With yesterday’s hack of credit monitoring service Equifax being recognized is the biggest leak of personal data in the history of mankind comes a lot of fallout. Let me list what’s happened in the last few hours:

• Yesterday I noted that Equifax had set up a site to help consumers who were affected by this hack. But according to CNN. if you accept Equifax’s help, you forfeit the right to sue the company. On top of that, you won’t get help right away, and the company won’t help to fix your credit. So what kind of help is this precisely?
• Yesterday I noted that the company had known about the hack for some time before disclosing it to the public which was a #EpicFail. That #EpicFail is now greater since it has been disclosed that execs at Equifax sold stock before the pwnage was public. I guess that was a good decision on their part as Equifax stock is down by almost 18% as I type this. But it’s highlights that those execs are out for themselves and don’t care about the millions of people who’s info is out in the wild. Not that I am shocked by that or anything. It also makes the YouTube Video that Equifax CEO Rick Smith posted last night seem hollow and insincere.
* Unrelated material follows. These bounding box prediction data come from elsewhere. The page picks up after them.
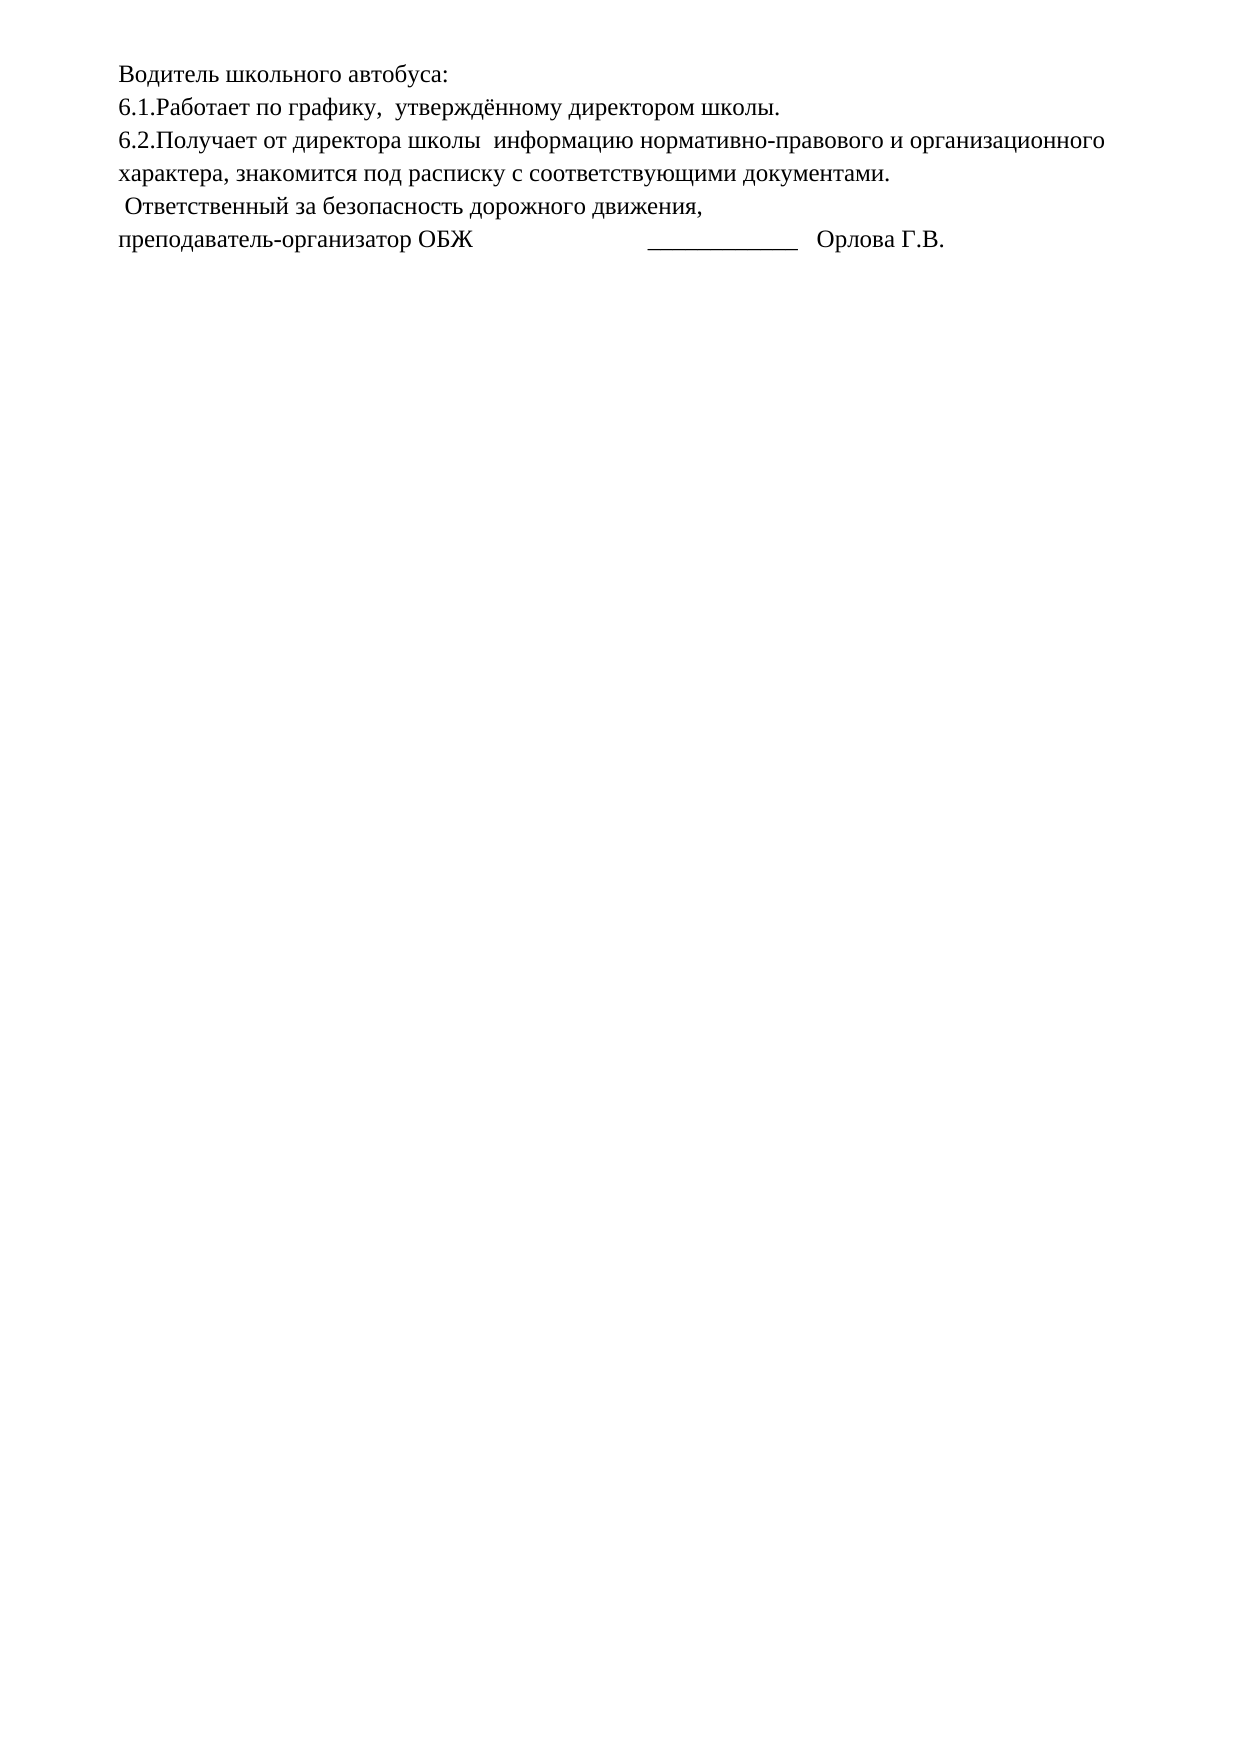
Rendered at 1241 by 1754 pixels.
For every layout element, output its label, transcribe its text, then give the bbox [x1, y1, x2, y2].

text преподаватель-организатор ОБЖ ____________ Орлова Г.В. [118, 224, 1181, 253]
text Ответственный за безопасность дорожного движения, [118, 191, 1181, 220]
text Водитель школьного автобуса: [118, 59, 1181, 88]
text 6.2.Получает от директора школы информацию нормативно-правового и организационного характера, знакомится под расписку с соответствующими документами. [118, 125, 1181, 187]
text 6.1.Работает по графику, утверждённому директором школы. [118, 92, 1181, 121]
• For those who want some payback for this pwnage, this might be one avenue to get it. Bloomberg is reporting that there’s a class action lawsuit that is being filed with the potential of damages to the tune of $70 billion being awarded across the US. The lawyers who are running this are known for big class action lawsuits, thus this will likely get a lot of traction.
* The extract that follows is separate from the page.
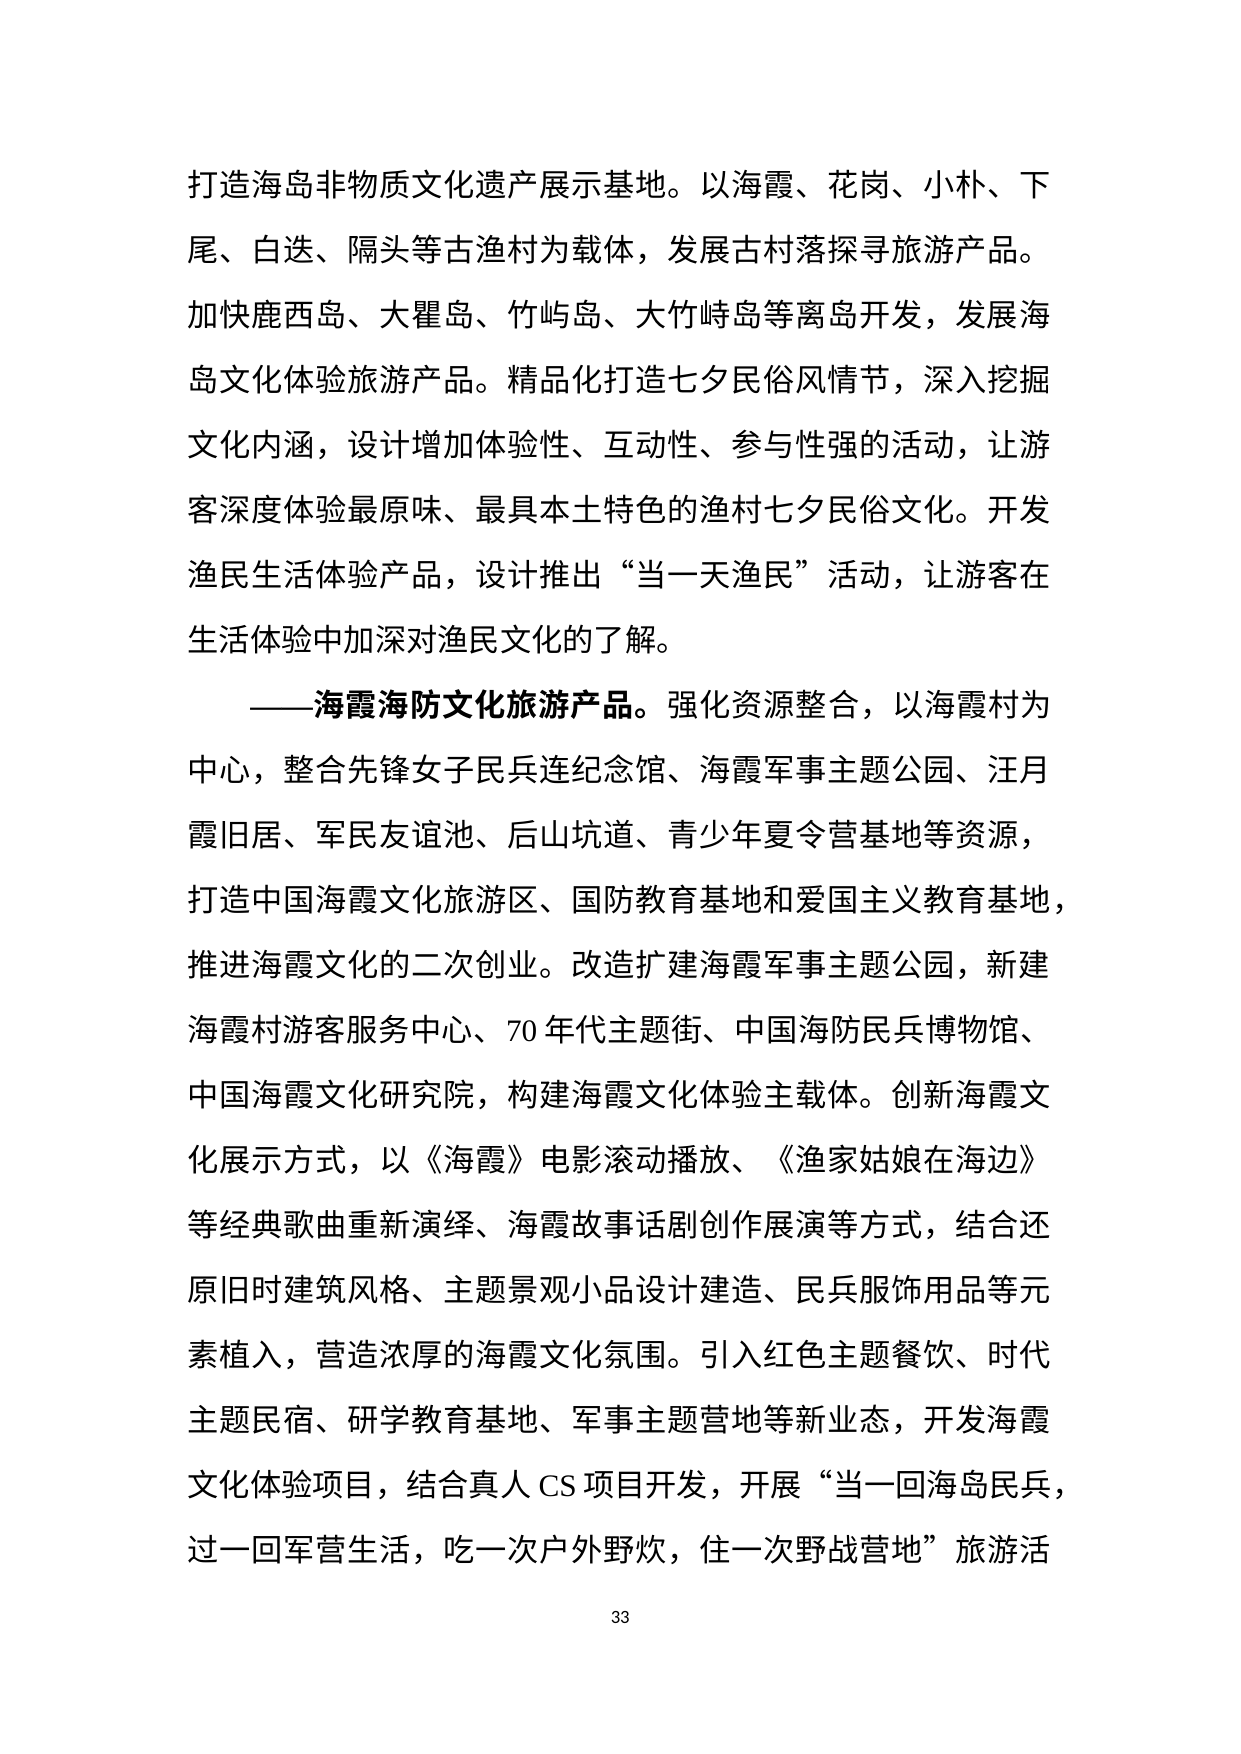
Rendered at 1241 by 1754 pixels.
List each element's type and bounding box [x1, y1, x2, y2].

Finally, what is the real impact of this hack? Here’s what you need to know. In short, someone exploited a flaw in the Equifax website to walk in and swipe data. What data was swiped? Seeing as providing full names, Social Security numbers, birth dates, addresses, and, in some cases, driver license numbers is required to get everything from a loan or a mortgage to a cell phone, it’s a safe bet that all this sort of info was swiped. Thus making it too easy for an evil doer to commit identity fraud. Not to mention what a hostile government could do with it. This is a bloody big deal and Equifax needs to be severely punished for not securing this data properly as this is one hack that will take years to get past…. If we get past it at all.

In short, you should be really pissed.